For most businesses, an enterprise plan with the right settings is a far cheaper, almost-as-private alternative. Self-hosting is a serious commitment, not a default — and it does not remove the data-flow questions, it just moves them inside the perimeter.
What this means for your business
Section titled “What this means for your business”The same data — a customer email, a contract draft, a forecast number — can take four very different paths depending on which AI surface it touches. Each path has its own questions worth answering. Most teams underweight this early, partly because the team typing into the free tier is not the team that owns the data policy.

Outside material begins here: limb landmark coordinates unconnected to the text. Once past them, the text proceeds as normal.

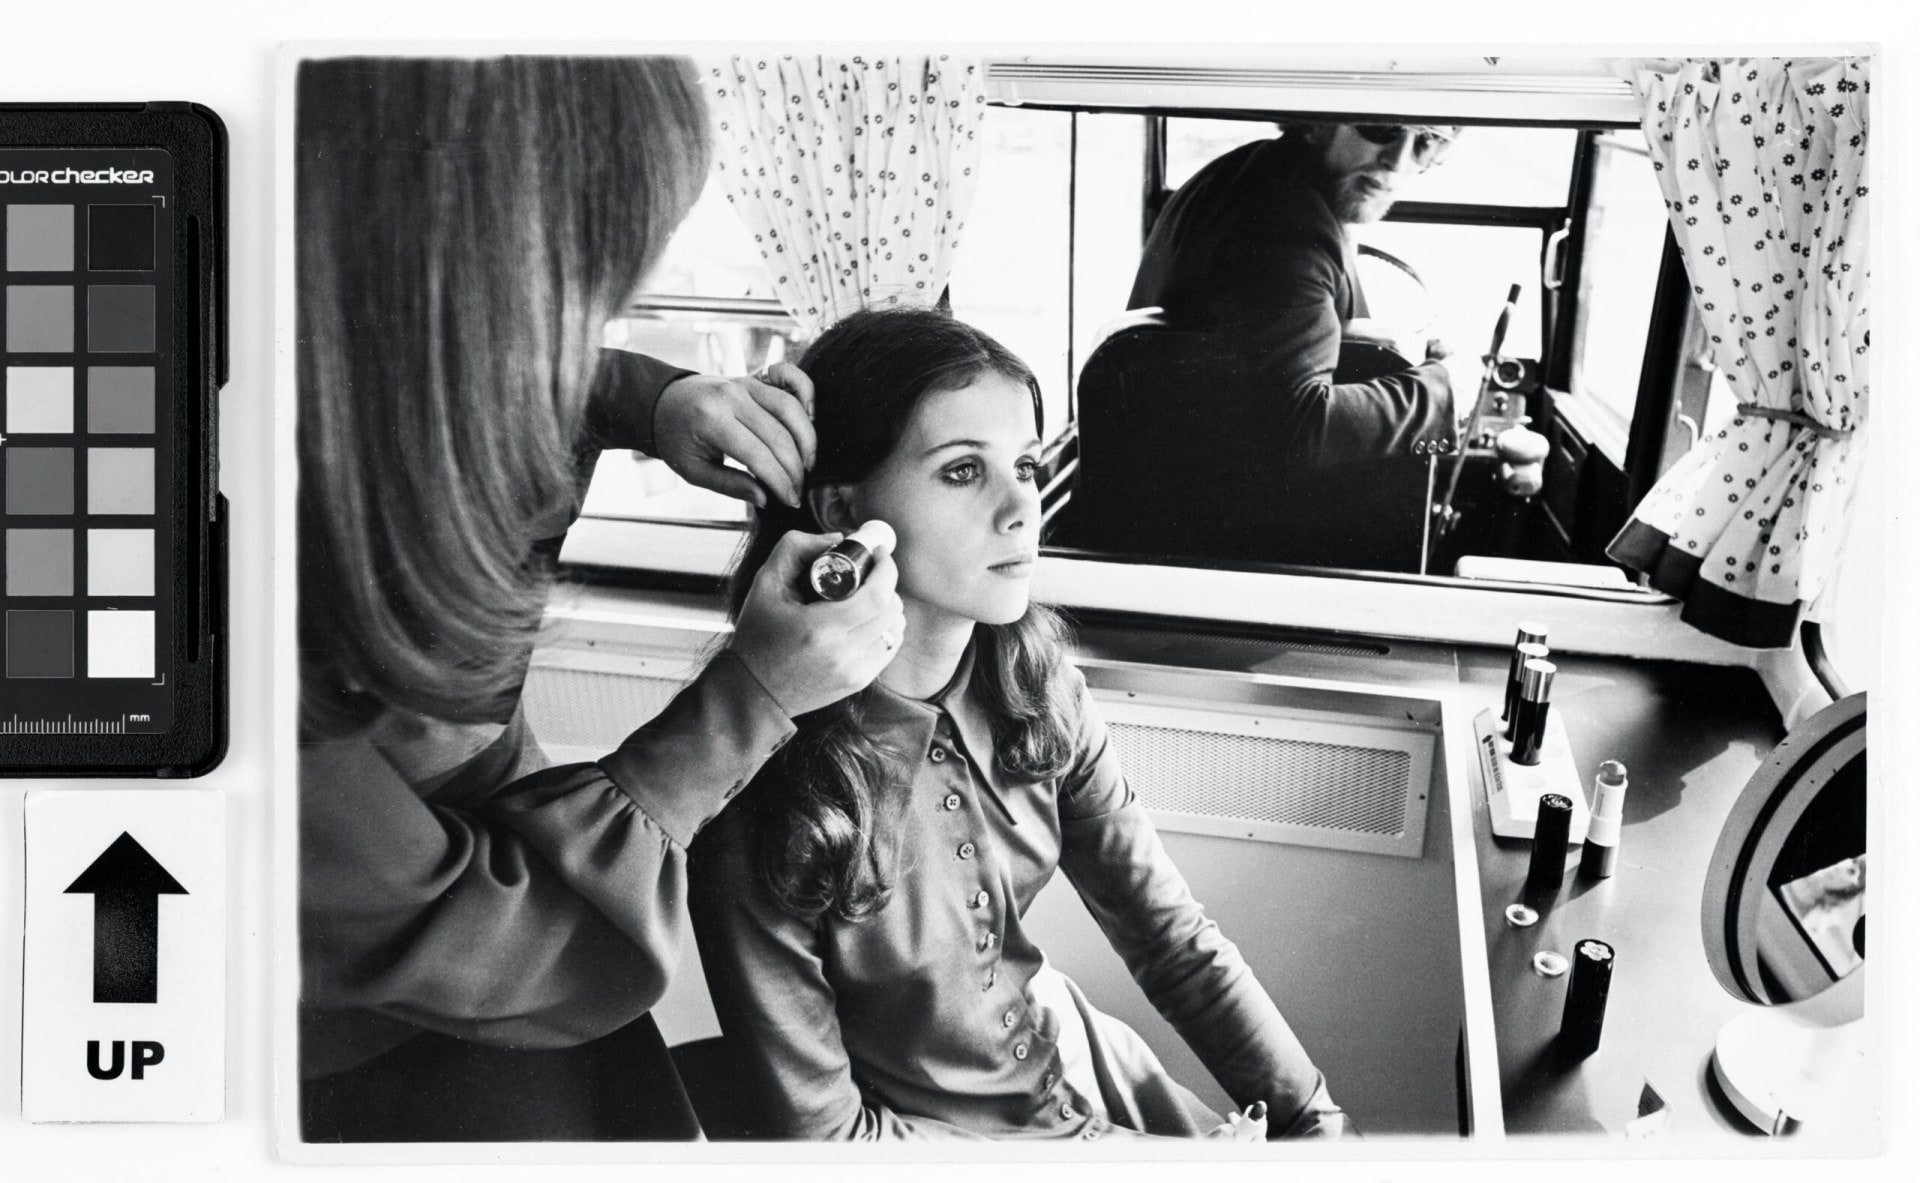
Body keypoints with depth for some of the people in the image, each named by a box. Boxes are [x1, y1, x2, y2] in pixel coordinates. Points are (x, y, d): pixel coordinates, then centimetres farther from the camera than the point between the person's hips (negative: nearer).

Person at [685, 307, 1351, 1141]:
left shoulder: (1035, 687, -9)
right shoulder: (759, 796, -25)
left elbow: (1174, 939, -3)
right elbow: (820, 1129, -18)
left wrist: (1314, 1121, -13)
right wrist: (1133, 1158, -17)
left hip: (1074, 1065, 5)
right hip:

That gap is usually fine while the work is experimentation with anonymous, low-stakes inputs. The moment real work moves through AI tools — customer data, internal numbers, anything that would matter in a leak — the data-flow questions catch up regardless of whether anyone has answered them.
What’s actually happening inside most operations is some combination of all four paths at once. An analyst is in ChatGPT. An engineer is shipping a tool on the API. A team has spun up an open-weights model on Hugging Face’s inference endpoint or an internal cluster. A vendor product was bought last quarter and nobody has re-read the DPA. The question is not which path is in use — it is which paths are in use, what each one’s defaults look like, and which of the three knobs are set the way they were actually meant to be.